Here’s a thing I will never understand with gaming culture. I don’t understand why we have to wholeheartedly throw ourselves over a game and praise all aspects of it.

At some point we have to be able to say “I loved this part, this expression, but I didn’t like that part.”

Doing that, both in a public and personal setting or in some cases even in a professional setting, can cause outrage. The responses can be anything from scorn and mockery to outright hostilities. If this had no effect on publishers and developers or for that matter the big tribe1 that is gaming culture’s visible layer, I think the culture would be… not fine but okay. No massive issue. But that’s not really what’s happening. Instead we are constantly buffeted by the winds of public – or should I say gamerbro – opinion.

I’d like to caveat this by saying that interacting with players and hearing their opinions is definitively worthwhile. Players are our customers after all. In a respectful setting, that interaction is both positive and creative. What I’m talking about now is the knee jerk reactions that come when players are not getting what they want or letting one “everybody knows” opinion rule, especially when the “everybody knows” is based on assumptions and conclusions drawn based on made up situations, hypotheticals and ignorance surrounding game development. I think many of you can agree that bad takes are about as common as ants at a picnic. “Just switch on the multiplayer toggle”, “why don’t they just change the engine” etc.

Back to the point, and the point is that when you criticize popular games, this is often the response: “How DARE you criticize even the most insignificant detail of this perfect game!”


Probably because there is no such animal as a perfect game. I admit, I may be harsher than most when rendering judgement. Most of the time, it’s because I know what goes into what we do, and in some weird way I’m hoping that my (barely read) analyses of games I love will lead to some small change.

In short, I believe we can do better. Not just on the developer side, but also on the publisher side. There’s a lot of noise in game dev. Public opinion is just one aspect of that noise. There’s the lack of structure, framework, biases, mono culture, incestuous relationship between culture and developer, lack of forward motion due to too much focus on the present etc. I’ll write more about that noise later.

The lack of nuanced feedback or criticism precludes us from improving. If everything is bad (which is also a common judgement and it seems to be restricted to certain developers and publishers) how do I make things better? Where do I start? In addition, if there’s nothing you can do about it as a dev or publisher because this is a view that has very little to do with actual output and more to do with “I don’t like this publisher”, how do I fix it?

If everything is perfect, then there’s nothing to improve. And again, what if it’s perfect only because it comes from a publisher or dev that “everyone” loves? They can do no wrong in the eyes of public opinion.

Either way, there’s very little to work with and either public judgement rendered is going to make life difficult for the people trying to improve on a product or trying to survive a “bad” game release.
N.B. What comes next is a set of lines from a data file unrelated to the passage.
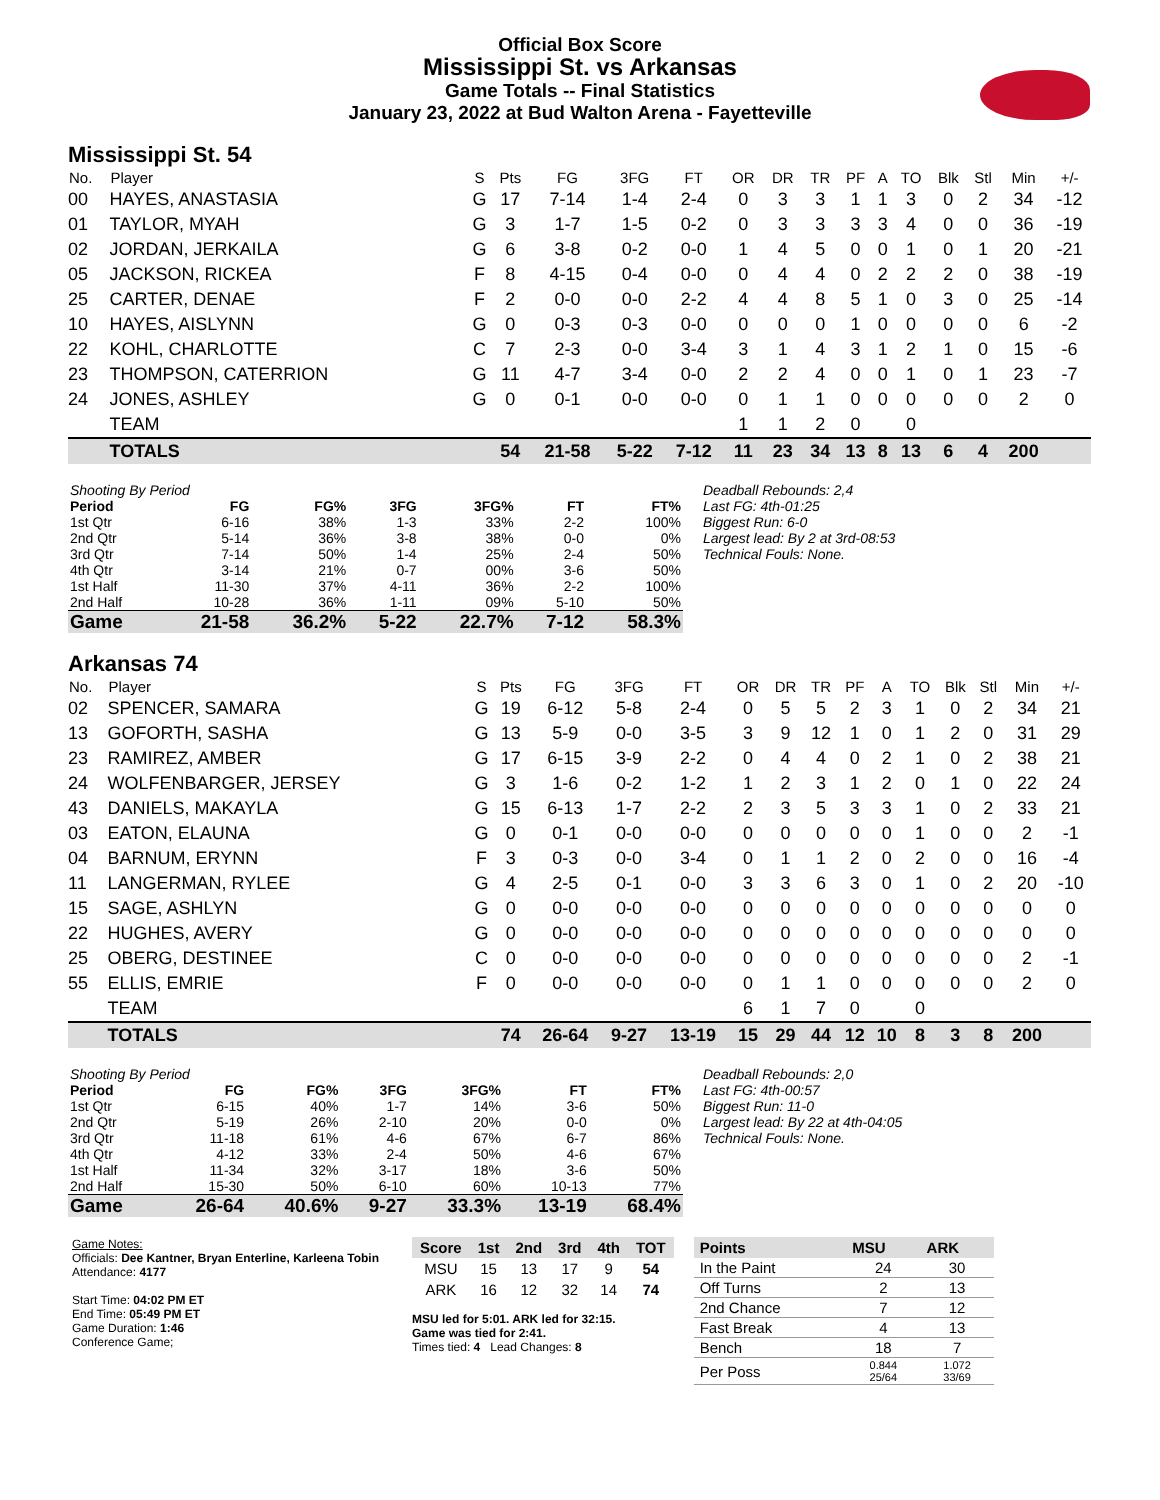Official Box Score
Mississippi St. vs Arkansas
Game Totals -- Final Statistics
January 23, 2022 at Bud Walton Arena - Fayetteville
Mississippi St. 54
| No. | Player | S | Pts | FG | 3FG | FT | OR | DR | TR | PF | A | TO | Blk | Stl | Min | +/- |
| --- | --- | --- | --- | --- | --- | --- | --- | --- | --- | --- | --- | --- | --- | --- | --- | --- |
| 00 | HAYES, ANASTASIA | G | 17 | 7-14 | 1-4 | 2-4 | 0 | 3 | 3 | 1 | 1 | 3 | 0 | 2 | 34 | -12 |
| 01 | TAYLOR, MYAH | G | 3 | 1-7 | 1-5 | 0-2 | 0 | 3 | 3 | 3 | 3 | 4 | 0 | 0 | 36 | -19 |
| 02 | JORDAN, JERKAILA | G | 6 | 3-8 | 0-2 | 0-0 | 1 | 4 | 5 | 0 | 0 | 1 | 0 | 1 | 20 | -21 |
| 05 | JACKSON, RICKEA | F | 8 | 4-15 | 0-4 | 0-0 | 0 | 4 | 4 | 0 | 2 | 2 | 2 | 0 | 38 | -19 |
| 25 | CARTER, DENAE | F | 2 | 0-0 | 0-0 | 2-2 | 4 | 4 | 8 | 5 | 1 | 0 | 3 | 0 | 25 | -14 |
| 10 | HAYES, AISLYNN | G | 0 | 0-3 | 0-3 | 0-0 | 0 | 0 | 0 | 1 | 0 | 0 | 0 | 0 | 6 | -2 |
| 22 | KOHL, CHARLOTTE | C | 7 | 2-3 | 0-0 | 3-4 | 3 | 1 | 4 | 3 | 1 | 2 | 1 | 0 | 15 | -6 |
| 23 | THOMPSON, CATERRION | G | 11 | 4-7 | 3-4 | 0-0 | 2 | 2 | 4 | 0 | 0 | 1 | 0 | 1 | 23 | -7 |
| 24 | JONES, ASHLEY | G | 0 | 0-1 | 0-0 | 0-0 | 0 | 1 | 1 | 0 | 0 | 0 | 0 | 0 | 2 | 0 |
| | TEAM | | | | | | 1 | 1 | 2 | 0 | | 0 | | | | |
| | TOTALS | | 54 | 21-58 | 5-22 | 7-12 | 11 | 23 | 34 | 13 | 8 | 13 | 6 | 4 | 200 | |
| Shooting By Period | | | | | | |
| Period | FG | FG% | 3FG | 3FG% | FT | FT% |
| 1st Qtr | 6-16 | 38% | 1-3 | 33% | 2-2 | 100% |
| 2nd Qtr | 5-14 | 36% | 3-8 | 38% | 0-0 | 0% |
| 3rd Qtr | 7-14 | 50% | 1-4 | 25% | 2-4 | 50% |
| 4th Qtr | 3-14 | 21% | 0-7 | 00% | 3-6 | 50% |
| 1st Half | 11-30 | 37% | 4-11 | 36% | 2-2 | 100% |
| 2nd Half | 10-28 | 36% | 1-11 | 09% | 5-10 | 50% |
| Game | 21-58 | 36.2% | 5-22 | 22.7% | 7-12 | 58.3% |
Deadball Rebounds: 2,4
Last FG: 4th-01:25
Biggest Run: 6-0
Largest lead: By 2 at 3rd-08:53
Technical Fouls: None.
Arkansas 74
| No. | Player | S | Pts | FG | 3FG | FT | OR | DR | TR | PF | A | TO | Blk | Stl | Min | +/- |
| --- | --- | --- | --- | --- | --- | --- | --- | --- | --- | --- | --- | --- | --- | --- | --- | --- |
| 02 | SPENCER, SAMARA | G | 19 | 6-12 | 5-8 | 2-4 | 0 | 5 | 5 | 2 | 3 | 1 | 0 | 2 | 34 | 21 |
| 13 | GOFORTH, SASHA | G | 13 | 5-9 | 0-0 | 3-5 | 3 | 9 | 12 | 1 | 0 | 1 | 2 | 0 | 31 | 29 |
| 23 | RAMIREZ, AMBER | G | 17 | 6-15 | 3-9 | 2-2 | 0 | 4 | 4 | 0 | 2 | 1 | 0 | 2 | 38 | 21 |
| 24 | WOLFENBARGER, JERSEY | G | 3 | 1-6 | 0-2 | 1-2 | 1 | 2 | 3 | 1 | 2 | 0 | 1 | 0 | 22 | 24 |
| 43 | DANIELS, MAKAYLA | G | 15 | 6-13 | 1-7 | 2-2 | 2 | 3 | 5 | 3 | 3 | 1 | 0 | 2 | 33 | 21 |
| 03 | EATON, ELAUNA | G | 0 | 0-1 | 0-0 | 0-0 | 0 | 0 | 0 | 0 | 0 | 1 | 0 | 0 | 2 | -1 |
| 04 | BARNUM, ERYNN | F | 3 | 0-3 | 0-0 | 3-4 | 0 | 1 | 1 | 2 | 0 | 2 | 0 | 0 | 16 | -4 |
| 11 | LANGERMAN, RYLEE | G | 4 | 2-5 | 0-1 | 0-0 | 3 | 3 | 6 | 3 | 0 | 1 | 0 | 2 | 20 | -10 |
| 15 | SAGE, ASHLYN | G | 0 | 0-0 | 0-0 | 0-0 | 0 | 0 | 0 | 0 | 0 | 0 | 0 | 0 | 0 | 0 |
| 22 | HUGHES, AVERY | G | 0 | 0-0 | 0-0 | 0-0 | 0 | 0 | 0 | 0 | 0 | 0 | 0 | 0 | 0 | 0 |
| 25 | OBERG, DESTINEE | C | 0 | 0-0 | 0-0 | 0-0 | 0 | 0 | 0 | 0 | 0 | 0 | 0 | 0 | 2 | -1 |
| 55 | ELLIS, EMRIE | F | 0 | 0-0 | 0-0 | 0-0 | 0 | 1 | 1 | 0 | 0 | 0 | 0 | 0 | 2 | 0 |
| | TEAM | | | | | | 6 | 1 | 7 | 0 | | 0 | | | | |
| | TOTALS | | 74 | 26-64 | 9-27 | 13-19 | 15 | 29 | 44 | 12 | 10 | 8 | 3 | 8 | 200 | |
| Shooting By Period | | | | | | |
| Period | FG | FG% | 3FG | 3FG% | FT | FT% |
| 1st Qtr | 6-15 | 40% | 1-7 | 14% | 3-6 | 50% |
| 2nd Qtr | 5-19 | 26% | 2-10 | 20% | 0-0 | 0% |
| 3rd Qtr | 11-18 | 61% | 4-6 | 67% | 6-7 | 86% |
| 4th Qtr | 4-12 | 33% | 2-4 | 50% | 4-6 | 67% |
| 1st Half | 11-34 | 32% | 3-17 | 18% | 3-6 | 50% |
| 2nd Half | 15-30 | 50% | 6-10 | 60% | 10-13 | 77% |
| Game | 26-64 | 40.6% | 9-27 | 33.3% | 13-19 | 68.4% |
Deadball Rebounds: 2,0
Last FG: 4th-00:57
Biggest Run: 11-0
Largest lead: By 22 at 4th-04:05
Technical Fouls: None.
Game Notes:
Officials: Dee Kantner, Bryan Enterline, Karleena Tobin
Attendance: 4177
Start Time: 04:02 PM ET
End Time: 05:49 PM ET
Game Duration: 1:46
Conference Game;
| Score | 1st | 2nd | 3rd | 4th | TOT |
| --- | --- | --- | --- | --- | --- |
| MSU | 15 | 13 | 17 | 9 | 54 |
| ARK | 16 | 12 | 32 | 14 | 74 |
MSU led for 5:01. ARK led for 32:15.
Game was tied for 2:41.
Times tied: 4 Lead Changes: 8
| Points | MSU | ARK |
| --- | --- | --- |
| In the Paint | 24 | 30 |
| Off Turns | 2 | 13 |
| 2nd Chance | 7 | 12 |
| Fast Break | 4 | 13 |
| Bench | 18 | 7 |
| Per Poss | 0.844 25/64 | 1.072 33/69 |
The publishers can continue pressuring the developers into making bad, burnout related decisions that take more out of the devs than the devs are even aware of, or want to admit to. In a “perfect game” scenario, all those problems during development, all that noise, is soon forgotten. It gives way to the belief (at least from higher ups) that if this was the “perfect game”, we can do it again, exactly the same way we did it before, because it resulted in the perfect game, after all.

For developers ending up on the other end of the spectrum, the worst game in history2, the game will be held over them as a thread and lead to the exact same conditions.

The lack of nuance is understandable from a historical perspective. Games have had to endure much, both ridicule, moral panics and being the underdog of entertainment, and it led to people who love games being terrified to voice any kind of criticism around anything except the more practical aspects of the game. What’s the engine like? The graphics? The physics? Looking at content was forbidden because it always brought the risk of bringing the cultural and moral panic vultures circling. Admitting fault – as it were – could lead to lawsuit or judgment in the eyes of media, which is almost as bad.

Contrary to music or books, which has always3 been pervasive in our culture, games have not. At least not in their current, digital form. They also haven’t been as widely spread or as easy to partake of. This of course has meant that games, and the position of games in popular culture has been somewhat more precarious. This also means that people have been more protective of games. That protectiveness has by necessity included all kinds of defences, including those that are harmful to games in the long run.

In the end, if we reject all criticism as unfounded and moral panicky, how can we ever improve? Combine that with the fact that all criticism we actually seem to listen to as a culture is that of loud gamer bros who more often than not have an excluding and gatekeeping agenda, then what?

  1. I’m using tribe as a negative here. Group think is not always a good thing. In this day and age it’s probably mostly a bad thing.
  2. Because there’s also a tendency towards hyperbole.
  3. From the perspective of a normal human lifespan.